### EXTRACTED RECORDS
########
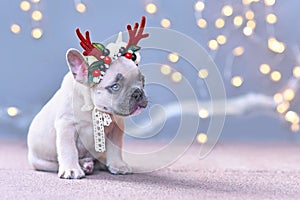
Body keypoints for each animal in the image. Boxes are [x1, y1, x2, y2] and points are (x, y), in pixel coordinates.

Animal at [27, 17, 149, 180]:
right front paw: (71, 169)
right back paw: (84, 165)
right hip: (41, 161)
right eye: (115, 86)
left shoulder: (116, 128)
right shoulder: (66, 126)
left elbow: (115, 148)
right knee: (56, 163)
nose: (138, 93)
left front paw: (117, 165)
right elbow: (68, 149)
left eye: (142, 81)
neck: (93, 108)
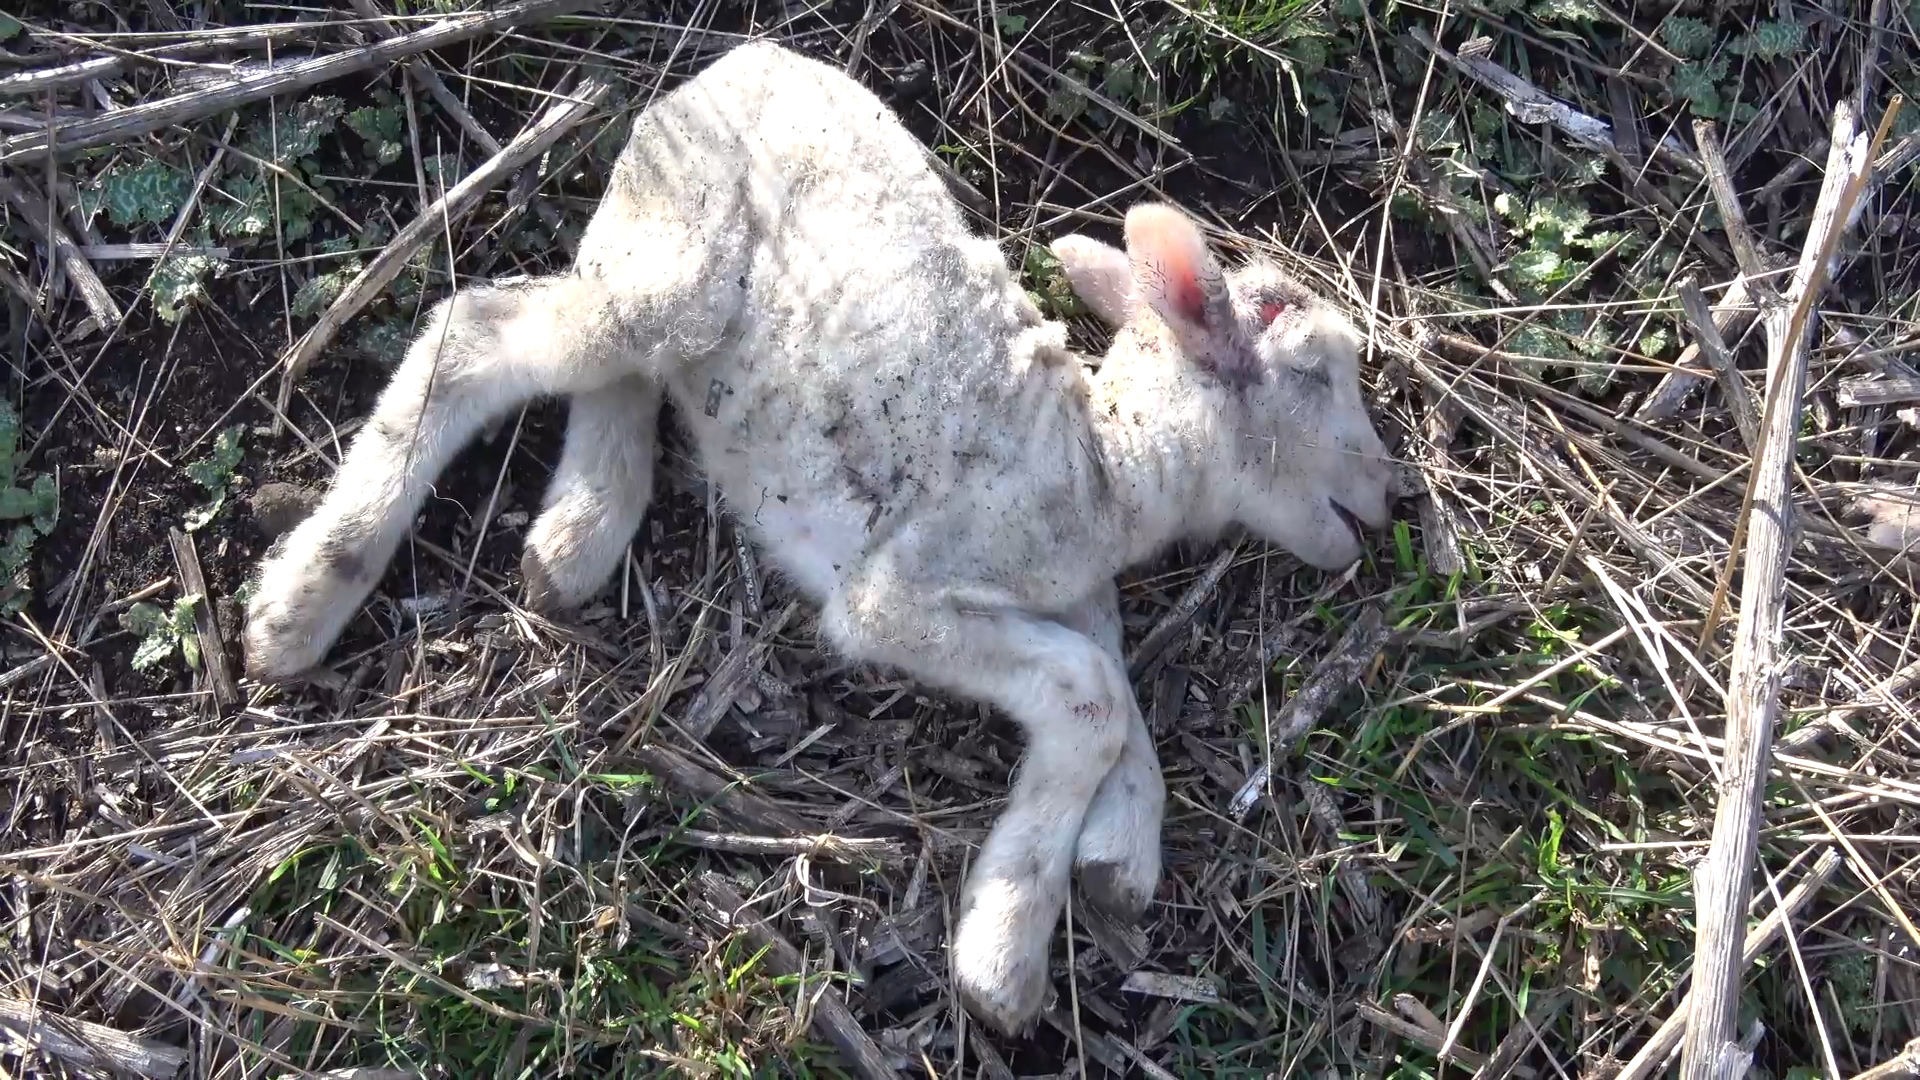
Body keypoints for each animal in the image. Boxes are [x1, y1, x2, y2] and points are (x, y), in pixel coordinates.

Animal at [243, 39, 1397, 1037]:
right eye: (1315, 373)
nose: (1387, 504)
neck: (1106, 472)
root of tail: (729, 61)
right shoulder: (899, 598)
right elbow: (1095, 695)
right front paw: (1004, 961)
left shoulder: (1072, 595)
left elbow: (1122, 700)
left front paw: (1119, 859)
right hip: (673, 267)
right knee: (475, 332)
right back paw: (303, 602)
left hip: (667, 288)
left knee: (619, 376)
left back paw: (571, 543)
########
### TASK REQUIREMENTS
Output only the lines from the one holding "left shoulder: (1072, 595)" through the last line above, exactly as they appear.

### RESPONSE TO THIS TASK
left shoulder: (1072, 595)
left elbow: (1122, 700)
left front paw: (1119, 859)
right hip: (673, 267)
right knee: (475, 332)
right back paw: (303, 602)
left hip: (667, 288)
left knee: (619, 376)
left back paw: (571, 543)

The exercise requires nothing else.